Are rising energy prices hindering the switch to electric driving?
As countries aim for net-zero carbon emissions by 2050, 60 % of new car sales worldwide will need to be electric before 2030. But with gas prices and energy rates skyrocketing, will a fully electric car still be such a good deal? Fuel and electricity costs are an important component of lease costs. With fuel prices on the rise, it now makes even more financial sense to drive a fully electric car. We’re taking a closer look.
Fuel prices rose faster than electricity prices in 2021.
The price for a litre of petrol has increased by 25% since January 2021, while electricity costs have risen at a slower rate. Energy prices are frequently linked to energy contracts, so new, higher rates can only be charged when the energy contract is renewed. This still applies to a small proportion of households.
Are rising electricity costs making electric cars more expensive?

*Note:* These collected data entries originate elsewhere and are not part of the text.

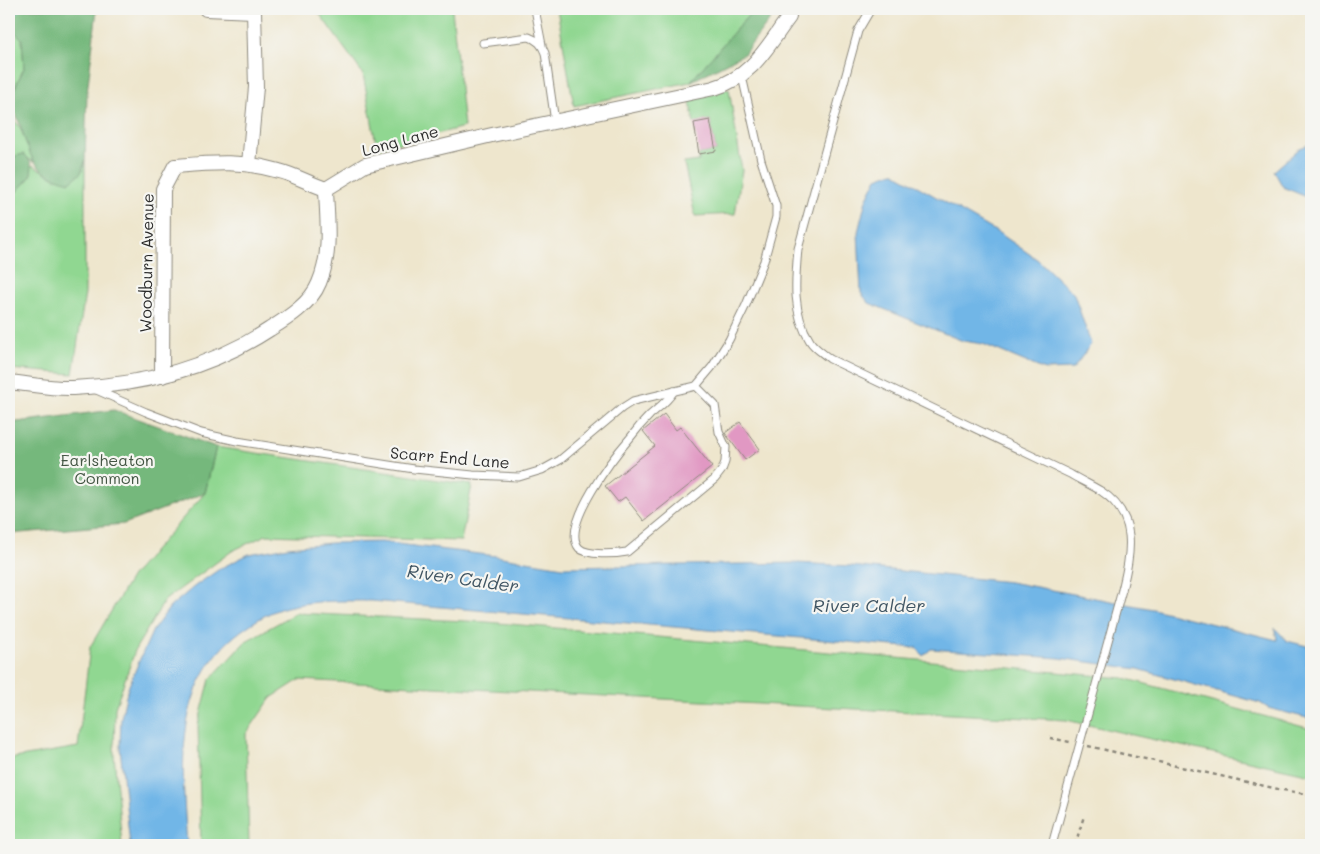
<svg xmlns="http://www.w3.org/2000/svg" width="1320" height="854" font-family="Mali,sans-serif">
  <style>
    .green { fill: #90d791; stroke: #5e815e }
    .forest { fill: #74b87b; stroke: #507253 }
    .water { fill: #71b6e7; stroke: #4e7089 }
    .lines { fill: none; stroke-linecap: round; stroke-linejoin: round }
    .stream { stroke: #71b6e7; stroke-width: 4 }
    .building { fill: #e198c3 }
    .lane-casing { stroke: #8c887c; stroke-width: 9 }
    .street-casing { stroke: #8c887c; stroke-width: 16 }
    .path { stroke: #8c887c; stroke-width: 2.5; stroke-dasharray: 4 4; stroke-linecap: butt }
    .lane { stroke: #fff; stroke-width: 7 }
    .street { stroke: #fff; stroke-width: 14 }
    .lane-bridge-casing { stroke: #8c887c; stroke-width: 9; stroke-linecap: butt }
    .lane-bridge { stroke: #fff; stroke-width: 7 }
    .labels { text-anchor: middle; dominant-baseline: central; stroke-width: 4.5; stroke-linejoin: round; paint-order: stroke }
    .street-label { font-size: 16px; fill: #2b2b2b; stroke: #f6f6f2 }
    .park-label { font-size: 16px; fill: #445644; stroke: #f6f6f2 }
    .water-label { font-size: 18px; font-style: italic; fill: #405563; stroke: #f6f6f2 }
  </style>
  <rect width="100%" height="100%" fill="#f6f6f2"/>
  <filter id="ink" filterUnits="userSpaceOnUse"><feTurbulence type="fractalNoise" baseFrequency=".02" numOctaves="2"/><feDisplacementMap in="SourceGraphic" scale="10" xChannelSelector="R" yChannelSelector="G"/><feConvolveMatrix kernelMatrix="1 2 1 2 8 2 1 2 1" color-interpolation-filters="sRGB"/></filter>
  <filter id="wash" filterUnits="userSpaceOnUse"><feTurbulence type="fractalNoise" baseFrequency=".0096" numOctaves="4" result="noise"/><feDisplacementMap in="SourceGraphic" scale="20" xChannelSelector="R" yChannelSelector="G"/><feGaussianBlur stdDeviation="1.12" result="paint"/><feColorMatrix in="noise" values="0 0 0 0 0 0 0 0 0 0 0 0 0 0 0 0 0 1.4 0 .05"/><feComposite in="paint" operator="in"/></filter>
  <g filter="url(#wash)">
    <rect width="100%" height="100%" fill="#eee6cd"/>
    <g class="green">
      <polygon points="319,9 452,9 464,127 377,149 363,74 319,13"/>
      <polygon points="557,9 754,9 690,82 574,106"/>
      <polygon points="9,26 22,39 24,68 9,99"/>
      <polygon points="729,89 742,170 735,214 695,216 684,163 699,161 699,154 716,151 710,120 694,123 689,96"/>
      <polygon points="9,114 20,127 34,163 23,154 9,165"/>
      <polygon points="85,161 85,293 73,374 9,369 9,200 31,176 32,165 55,178 81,173"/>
      <polygon points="216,447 472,485 461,541 266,535 232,551 165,600 136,648 115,708 114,755 122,845 9,845 9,759 78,747 90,647 132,576 205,493"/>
      <polygon points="296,613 487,622 1124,678 1311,729 1311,775 1066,720 299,680 271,698 246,734 249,845 201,845 198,725 210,679 246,641"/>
    </g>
    <g class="forest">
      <path d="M 9,9 L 97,9 L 87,93 L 85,161 L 81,173 L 70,182 C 27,172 31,151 17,117 C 14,111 9,107 9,100 L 24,68 L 22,39 L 9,26 Z"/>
      <polygon points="754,9 778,9 744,54 690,82"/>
      <path d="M 24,154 C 32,162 32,166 31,176 L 9,200 L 9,165 L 15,156 Z"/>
      <polygon points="114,410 216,447 205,493 124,524 9,534 9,423"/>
    </g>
    <g class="water">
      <polygon points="1311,144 1311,199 1283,187 1274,171 1300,148"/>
      <polygon points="893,172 1002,235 1038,260 1074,294 1091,344 1073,369 1045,370 983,344 963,341 869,303 861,293 858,232 866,200 877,178"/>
      <path d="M 381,542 L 496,556 L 563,567 L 797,563 L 851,566 L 1010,582 L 1153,609 L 1277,640 L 1275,628 L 1287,641 L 1311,647 L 1311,719 L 1268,708 L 1260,703 L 1138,669 L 1059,658 L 931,649 L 923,656 L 917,648 L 371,601 C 344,601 314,600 287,607 C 270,611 255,621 241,631 C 172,683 182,769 187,845 L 130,845 L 120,747 L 121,718 L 128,688 L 140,659 L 153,630 L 170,607 L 195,586 L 221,568 L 249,554 L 288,547 L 331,543 Z"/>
    </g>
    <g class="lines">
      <polyline class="stream" points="9,17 19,9"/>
    </g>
    <g id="blocks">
      <g class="building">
        <polygon points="710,120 716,151 699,154 694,123"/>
        <polygon points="664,414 676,430 680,427 712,467 644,521 625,497 618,502 605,486 655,446 643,431"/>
        <polygon points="740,422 760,449 745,460 725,433"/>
      </g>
    </g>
  </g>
  <g filter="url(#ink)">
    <use href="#blocks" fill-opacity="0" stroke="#8c887c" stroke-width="1"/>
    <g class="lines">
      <g class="lane-casing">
        <g id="lane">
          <polyline points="535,9 542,45"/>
          <path d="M 871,9 L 858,31 L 798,249 C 795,281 792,313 810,341 C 814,348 824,354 830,359 L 1070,474 C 1080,480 1091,485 1101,491 C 1139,516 1131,553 1122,590"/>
          <path d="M 483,43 L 529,37 C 538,40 542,45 545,53 L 555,122"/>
          <polyline points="94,389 146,412 201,433 237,441 414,469 473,475 519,477 542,470 560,460 622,408 633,401 696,386 712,367 729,340 746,305 764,261 776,217 776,206 761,160 742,76"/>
          <path d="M 674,391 C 667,402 659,407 650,415 C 643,422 636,430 630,438 C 615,455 560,526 579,548 C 587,556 616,554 627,552 L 715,479 L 722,470 L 725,462 L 726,447 L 719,432 L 715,405 L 696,386"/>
        </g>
      </g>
      <g class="street-casing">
        <g id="street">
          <polyline points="206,9 254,11 256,87 249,164"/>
          <path d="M 162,376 L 163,189 L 175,166 C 212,163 242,160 279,171 C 295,175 310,184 326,189"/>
          <path d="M 9,382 C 30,384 52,389 73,388 C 144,385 210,368 270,329 C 288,318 311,303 319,283 C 332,253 327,221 326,189 L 365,165 L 492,135 L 714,88 C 753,76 766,48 789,17"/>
        </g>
      </g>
      <g class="path">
        <polyline points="1050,738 1070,742"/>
        <polyline points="1088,746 1278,789 1311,795"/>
        <polyline points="1075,845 1084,816"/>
      </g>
      <use href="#lane" class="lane"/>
      <use href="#street" class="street"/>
      <g class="lane-bridge-casing">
        <polyline id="lane-bridge" points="1052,845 1122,590"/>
      </g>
      <use href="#lane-bridge" class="lane-bridge"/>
    </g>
  </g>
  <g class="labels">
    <g class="street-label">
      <text transform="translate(400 140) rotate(-15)">Long Lane</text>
      <text transform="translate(146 263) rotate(-89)">Woodburn Avenue</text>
      <text transform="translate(450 457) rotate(5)">Scarr End Lane</text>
    </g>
    <g class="park-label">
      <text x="107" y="459">Earlsheaton<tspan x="107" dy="18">Common</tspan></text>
    </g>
    <g class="water-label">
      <text transform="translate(463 578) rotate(8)">River Calder</text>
      <text x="869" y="605">River Calder</text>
    </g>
  </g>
  <rect width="1320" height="854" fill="none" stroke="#f6f6f2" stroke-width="30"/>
</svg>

On average, driving an electric car will only become more expensive than a petrol car if electricity costs double and fuel prices stop rising. This is clear from the research we conducted last September and is based on driving 30,000 km per year for a period of 60 months.

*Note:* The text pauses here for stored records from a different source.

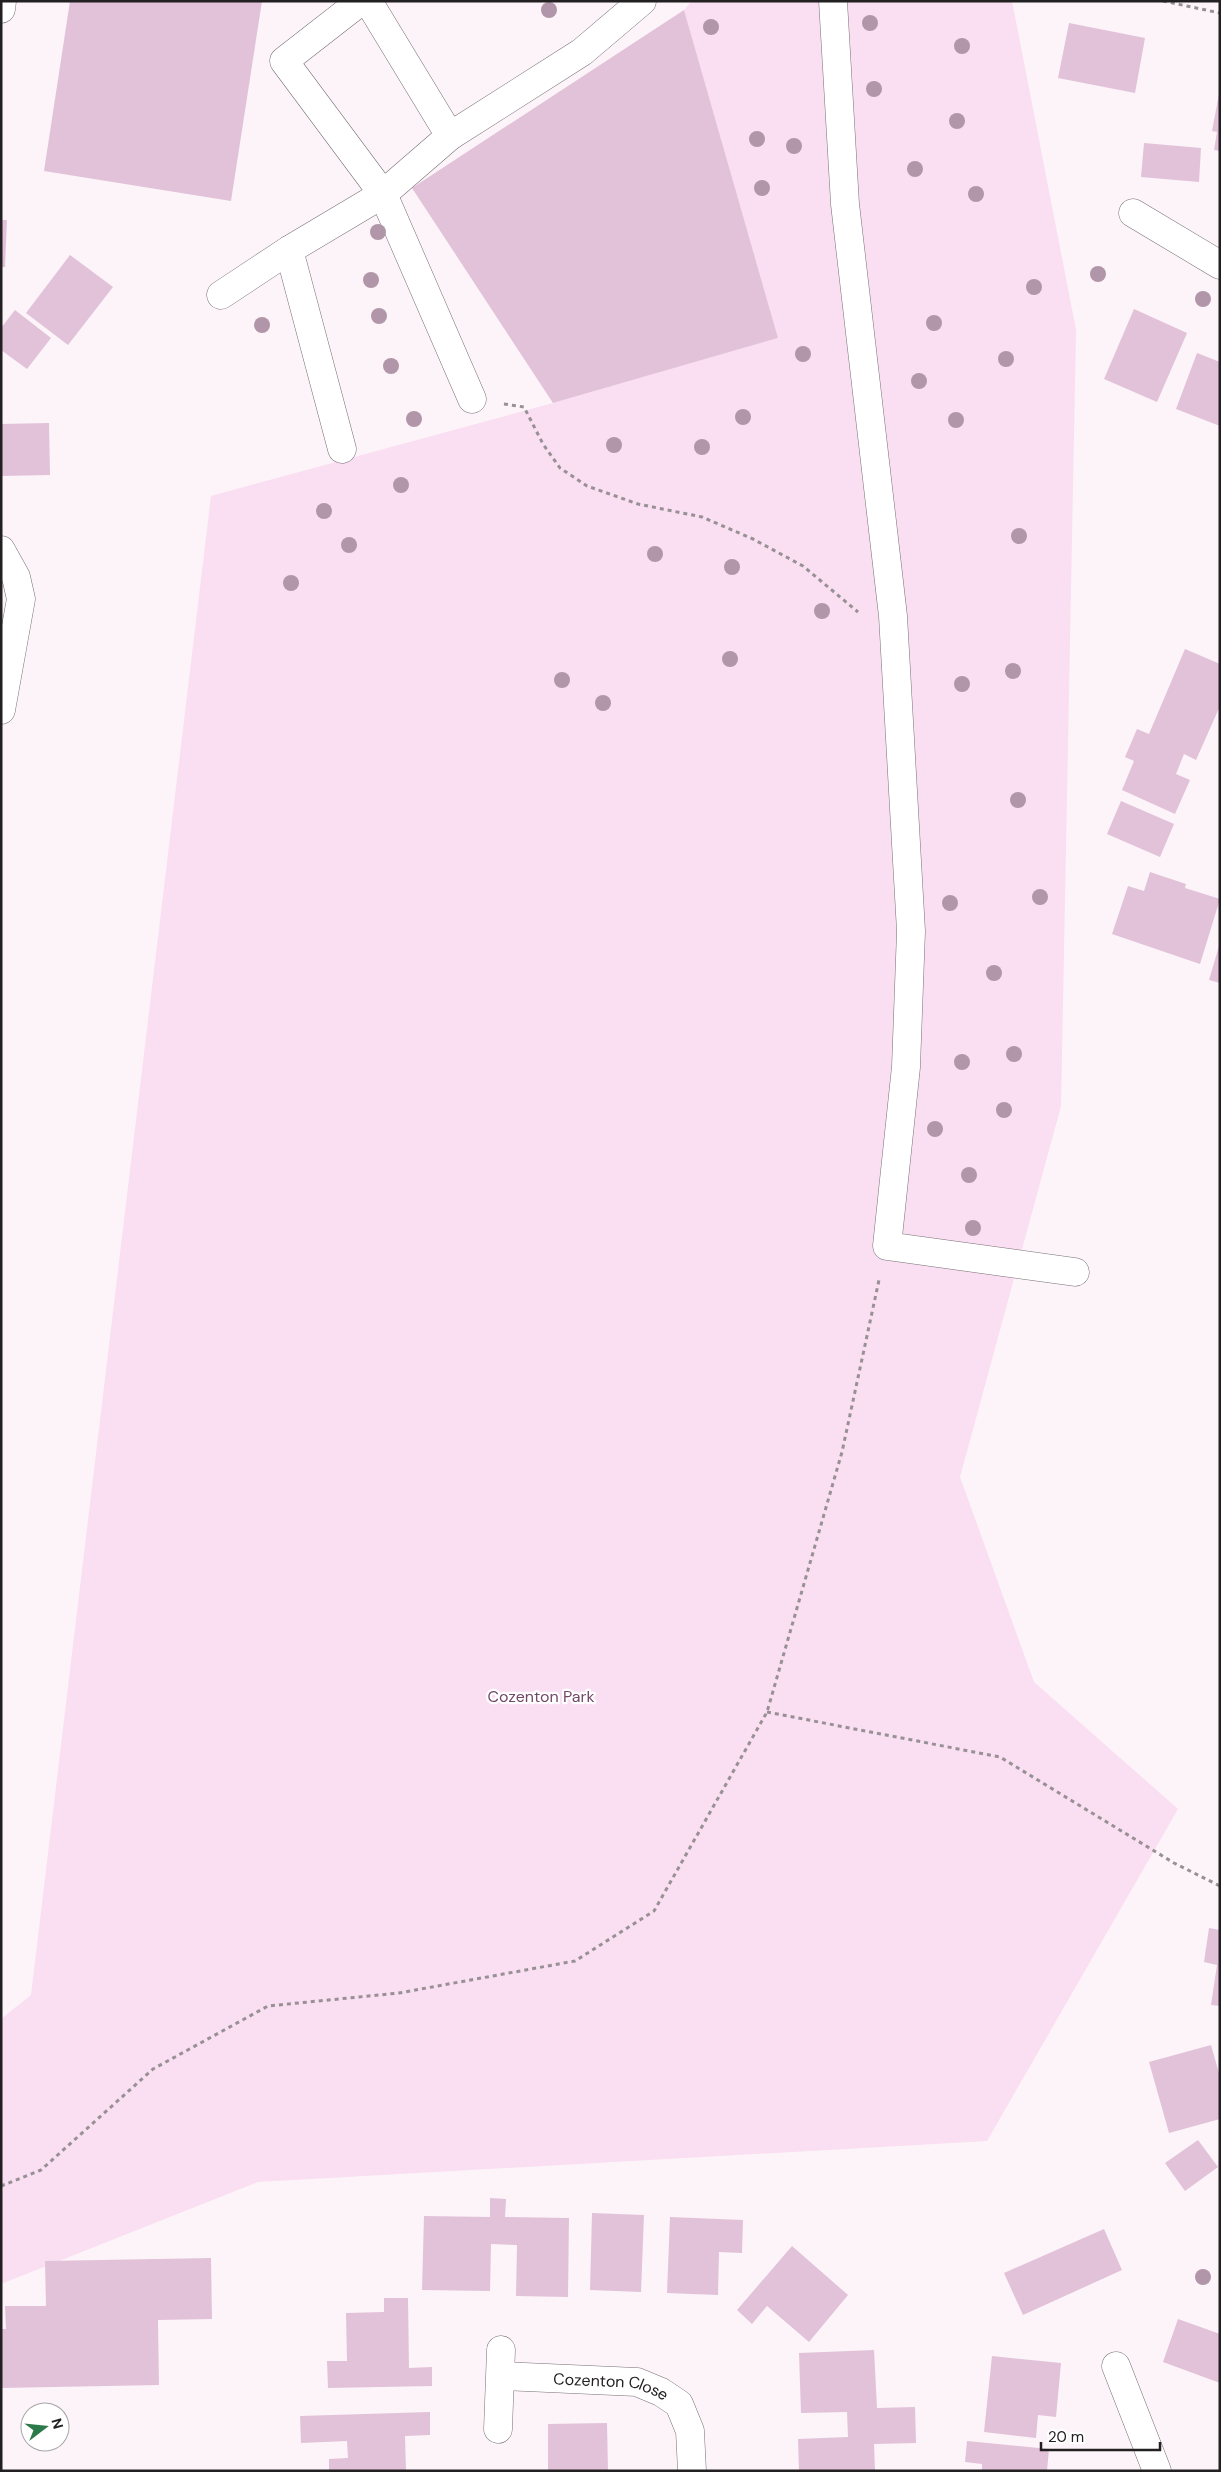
<svg xmlns="http://www.w3.org/2000/svg" width="1221" height="2472" font-family="'DM Sans',sans-serif">
  <style>
    .green { fill: #fadef1 }
    .building { fill: #e2c2d8 }
    .lines { fill: none; stroke-linecap: round; stroke-linejoin: round }
    .minor-casing { stroke: #777075; stroke-width: 29 }
    .path { stroke: #979195; stroke-width: 3; stroke-dasharray: 4 4; stroke-linecap: butt }
    .minor { stroke: #fff; stroke-width: 28 }
    .tree { fill: #b195a9 }
    .labels { text-anchor: middle; dominant-baseline: central; stroke-width: 4.5; stroke-linejoin: round; paint-order: stroke }
    .park-label { font-size: 16px; fill: #734767; stroke: #fff }
    .street-label { font-size: 16px; fill: #232022; stroke: #fff }
  </style>
  <rect width="100%" height="100%" fill="#fcf4f9"/>
  <polygon class="green" points="692,1 1012,1 1076,330 1061,1106 960,1477 1034,1682 1178,1809 987,2141 258,2182 1,2284 1,2019 31,1995 211,496 553,403 778,338 684,10"/>
  <g class="building">
    <polygon points="70,1 262,1 231,201 44,171"/>
    <polygon points="684,10 778,338 553,403 412,188"/>
    <polygon points="1069,23 1145,38 1135,93 1058,78"/>
    <polygon points="1219,94 1220,94 1220,151 1214,150 1217,132 1212,131"/>
    <polygon points="1144,143 1201,148 1199,182 1141,177"/>
    <polygon points="1,220 7,220 5,267 1,267"/>
    <polygon points="70,255 113,287 68,345 26,313"/>
    <polygon points="1134,309 1187,333 1157,402 1104,379"/>
    <polygon points="15,310 51,338 27,369 1,350 1,328"/>
    <polygon points="1197,353 1220,362 1220,426 1176,409"/>
    <polygon points="49,423 50,475 1,476 1,424"/>
    <polygon points="1185,649 1220,664 1220,706 1196,760 1184,754 1176,774 1190,780 1175,814 1122,790 1134,761 1125,757 1137,729 1149,734"/>
    <polygon points="1121,801 1174,824 1160,857 1107,834"/>
    <polygon points="1150,872 1186,884 1185,888 1220,899 1200,964 1112,934 1128,886 1144,891"/>
    <polygon points="1219,946 1220,946 1220,983 1209,980"/>
    <polygon points="1209,1928 1220,1930 1220,2006 1211,2005 1217,1965 1204,1962"/>
    <polygon points="1211,2045 1220,2077 1220,2119 1169,2133 1149,2062"/>
    <polygon points="1198,2140 1218,2167 1185,2191 1165,2163"/>
    <polygon points="490,2198 506,2199 505,2217 569,2218 568,2297 516,2296 517,2245 491,2244 490,2291 422,2290 424,2216 490,2217"/>
    <polygon points="592,2213 644,2215 641,2292 590,2290"/>
    <polygon points="670,2217 743,2220 742,2253 719,2252 718,2295 667,2293"/>
    <polygon points="1104,2229 1122,2270 1023,2315 1004,2273"/>
    <polygon points="792,2246 848,2295 809,2342 767,2306 752,2324 737,2310"/>
    <polygon points="211,2258 212,2319 158,2320 159,2385 1,2388 1,2329 6,2329 5,2306 46,2306 45,2261"/>
    <polygon points="384,2298 408,2298 409,2368 432,2367 432,2386 328,2388 327,2361 347,2361 346,2313 384,2312"/>
    <polygon points="1178,2319 1220,2334 1220,2383 1163,2362"/>
    <polygon points="874,2350 877,2408 915,2407 916,2443 874,2444 875,2471 799,2471 798,2439 848,2437 847,2412 801,2413 799,2353"/>
    <polygon points="992,2356 1061,2363 1056,2417 1038,2415 1036,2438 984,2432"/>
    <polygon points="430,2412 430,2435 405,2436 406,2471 329,2471 329,2459 348,2458 347,2441 301,2443 300,2416"/>
    <polygon points="607,2423 608,2471 548,2471 548,2424"/>
    <polygon points="967,2441 1049,2449 1047,2471 982,2471 982,2464 965,2462"/>
  </g>
  <g class="lines">
    <defs>
      <g id="minor">
        <polyline points="361,1 284,61 383,194 472,399"/>
        <polyline points="368,1 450,136"/>
        <polyline points="833,1 845,204 893,616 911,931 906,1067 887,1246 1075,1272"/>
        <polyline points="1,9 2,1"/>
        <polyline points="1133,213 1220,265"/>
        <polyline points="289,250 342,449"/>
        <polyline points="221,295 289,250 383,194 450,136 582,52 642,1"/>
        <polyline points="1,550 16,577 21,599 1,710"/>
        <polyline points="1116,2366 1157,2471"/>
        <path id="s1" d="M501 2376 637 2382 661 2392 679 2404 690 2431 692 2471"/>
        <polyline points="498,2429 501,2350"/>
      </g>
    </defs>
    <use href="#minor" class="minor-casing"/>
    <g class="path">
      <polyline points="1163,1 1220,13"/>
      <polyline points="504,404 524,407 543,444 560,468 587,486 638,504 702,517 753,539 803,566 858,612"/>
      <polyline points="767,1712 1000,1757 1174,1863 1220,1886"/>
      <polyline points="1,2186 41,2170 153,2069 268,2006 399,1993 575,1961 654,1911 767,1712 842,1452 879,1280"/>
    </g>
    <use href="#minor" class="minor"/>
  </g>
  <g class="tree">
    <circle cx="549" cy="10" r="8"/>
    <circle cx="870" cy="23" r="8"/>
    <circle cx="711" cy="27" r="8"/>
    <circle cx="962" cy="46" r="8"/>
    <circle cx="874" cy="89" r="8"/>
    <circle cx="957" cy="121" r="8"/>
    <circle cx="757" cy="139" r="8"/>
    <circle cx="794" cy="146" r="8"/>
    <circle cx="915" cy="169" r="8"/>
    <circle cx="762" cy="188" r="8"/>
    <circle cx="976" cy="194" r="8"/>
    <circle cx="378" cy="232" r="8"/>
    <circle cx="1098" cy="274" r="8"/>
    <circle cx="371" cy="280" r="8"/>
    <circle cx="1034" cy="287" r="8"/>
    <circle cx="1203" cy="299" r="8"/>
    <circle cx="379" cy="316" r="8"/>
    <circle cx="934" cy="323" r="8"/>
    <circle cx="262" cy="325" r="8"/>
    <circle cx="803" cy="354" r="8"/>
    <circle cx="1006" cy="359" r="8"/>
    <circle cx="391" cy="366" r="8"/>
    <circle cx="919" cy="381" r="8"/>
    <circle cx="743" cy="417" r="8"/>
    <circle cx="414" cy="419" r="8"/>
    <circle cx="956" cy="420" r="8"/>
    <circle cx="614" cy="445" r="8"/>
    <circle cx="702" cy="447" r="8"/>
    <circle cx="401" cy="485" r="8"/>
    <circle cx="324" cy="511" r="8"/>
    <circle cx="1019" cy="536" r="8"/>
    <circle cx="349" cy="545" r="8"/>
    <circle cx="655" cy="554" r="8"/>
    <circle cx="732" cy="567" r="8"/>
    <circle cx="291" cy="583" r="8"/>
    <circle cx="822" cy="611" r="8"/>
    <circle cx="730" cy="659" r="8"/>
    <circle cx="1013" cy="671" r="8"/>
    <circle cx="562" cy="680" r="8"/>
    <circle cx="962" cy="684" r="8"/>
    <circle cx="603" cy="703" r="8"/>
    <circle cx="1018" cy="800" r="8"/>
    <circle cx="1040" cy="897" r="8"/>
    <circle cx="950" cy="903" r="8"/>
    <circle cx="994" cy="973" r="8"/>
    <circle cx="1014" cy="1054" r="8"/>
    <circle cx="962" cy="1062" r="8"/>
    <circle cx="1004" cy="1110" r="8"/>
    <circle cx="935" cy="1129" r="8"/>
    <circle cx="969" cy="1175" r="8"/>
    <circle cx="973" cy="1228" r="8"/>
    <circle cx="1203" cy="2277" r="8"/>
  </g>
  <g class="labels">
    <g class="park-label">
      <text x="541" y="1696">Cozenton Park</text>
    </g>
    <g class="street-label">
      <text stroke="none"><textPath href="#s1" startOffset="111">Cozenton Close</textPath></text>
    </g>
  </g>
  <rect width="1221" height="2472" fill="none" stroke="#232022" stroke-width="5"/>
  <g transform="translate(45 2427) rotate(74)"><circle r="24" fill="#ffffff" stroke="#a7a6a7"/>
  <path d="M0-4L9 19L0 12L-9 19Z" fill="#2c7a49"/>
  <text y="-8" font-size="14" font-weight="bold" text-anchor="middle" fill="#232022">N</text>
  </g>
  <path d="M1041 2442v8h119v-8" fill="none" stroke="#232022" stroke-width="2.5"/>
  <text x="1048" y="2442" font-size="15" fill="#232022" stroke="#ffffff" stroke-width="4" paint-order="stroke">20 m</text>
</svg>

Charging at work and public charging will remain cheaper for the time being.
Energy contracts for public charging and charging at work are often linked to long-term contracts. As a result, these charging costs do not rise as quickly. This is also reflected in the trend over the past year, where public charging has gone from an average of 3,60 SEK in 2020 to 3,80 SEK (source: Shell Recharge app). If your energy contract as the lease driver has become considerably more expensive, then it may make sense to use public charging points or charge your car at work, for example.
Rising electricity prices and charging at home
If you have recently had to extend or renew your energy contract, chances are you have been paying more for a kWh of electricity. This means that the energy costs for charging your car will also increase. Make sure you include the expected amount of electricity you use for your car in the advance payment with your energy supplier. You can easily adjust the new price that you will pay per kWh in your “my” environment of your charging facility. This ensures that you get the correct amount back every month for charging your car and avoids surprises on your annual statement.
What is the temporary effect on lease costs?
The increase in electricity costs is not sustainable. The government has already announced a support package to reduce the burden on households and efforts are also being made to stabilise the energy market, so that prices fall again. Our expectation is that higher electricity costs will be temporary.
A lease car is usually used for a period of 3 years. If the electricity costs of a fully electric car become more expensive than a fuel model, then this will be offset when electricity prices fall again.
Lease drivers retain the benefit of driving an electric car.
Employers bear the higher costs for electricity and the tax liability is not affected by the change in the electricity costs. As energy prices for private charging stations are usually reimbursed for lease drivers, driving an electric car remains a relaxed affair.